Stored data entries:
=== Begin Enclosure ===

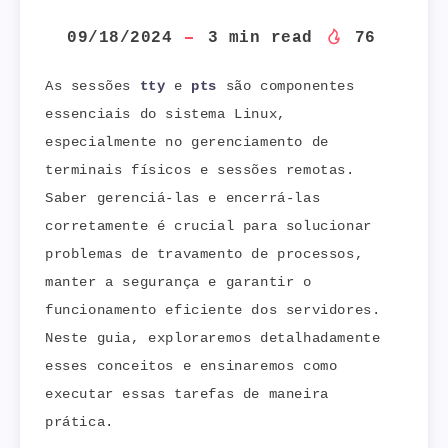
09/18/2024
3
min read
76
As sessões
tty
e
pts
são componentes
essenciais do sistema Linux,
especialmente no gerenciamento de
terminais físicos e sessões remotas.
Saber gerenciá-las e encerrá-las
corretamente é crucial para solucionar
problemas de travamento de processos,
manter a segurança e garantir o
funcionamento eficiente dos servidores.
Neste guia, exploraremos detalhadamente
esses conceitos e ensinaremos como
executar essas tarefas de maneira
prática.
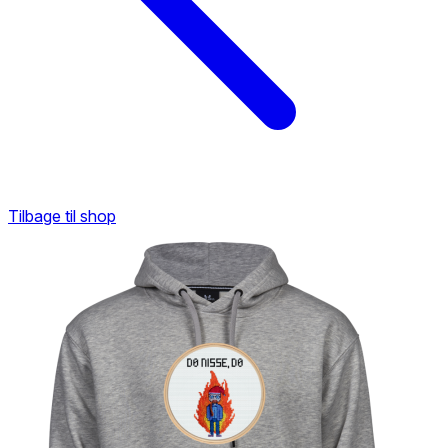
Tilbage til shop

=== End Enclosure ===

Work required: Arrange the lines above as a Markdown table with two columns, Row and Line. Give each line a row number and skip any blank lines. Leave the pictures out.

Result for this task:
| Row | Line |
|---|---|
| 1 | 09/18/2024 |
| 2 | 3 |
| 3 | min read |
| 4 | 76 |
| 5 | As sessões |
| 6 | tty |
| 7 | e |
| 8 | pts |
| 9 | são componentes |
| 10 | essenciais do sistema Linux, |
| 11 | especialmente no gerenciamento de |
| 12 | terminais físicos e sessões remotas. |
| 13 | Saber gerenciá-las e encerrá-las |
| 14 | corretamente é crucial para solucionar |
| 15 | problemas de travamento de processos, |
| 16 | manter a segurança e garantir o |
| 17 | funcionamento eficiente dos servidores. |
| 18 | Neste guia, exploraremos detalhadamente |
| 19 | esses conceitos e ensinaremos como |
| 20 | executar essas tarefas de maneira |
| 21 | prática. |
| 22 | Tilbage til shop |